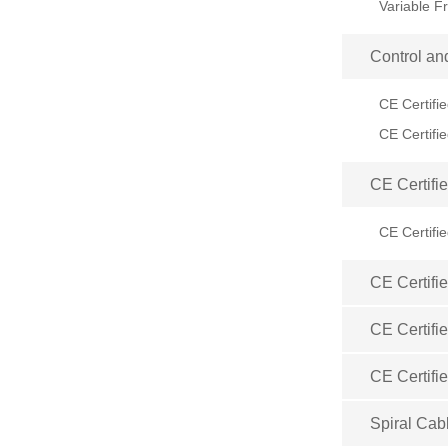
Control an
CE Certifi
CE Certifi
CE Certifi
CE Certifi
CE Certifi
Spiral Cab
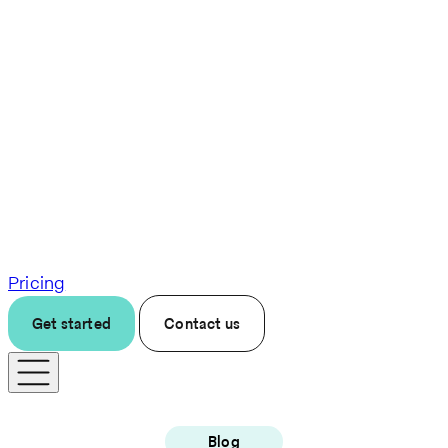
Pricing
Get started
Contact us
Blog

──────

# Work instruction:
The data above should be repeated exactly, minus any pictures.

# Response:
Control an
CE Certifi
CE Certifi
CE Certifi
CE Certifi
CE Certifi
Spiral Cab
Pricing
Get started
Contact us
Blog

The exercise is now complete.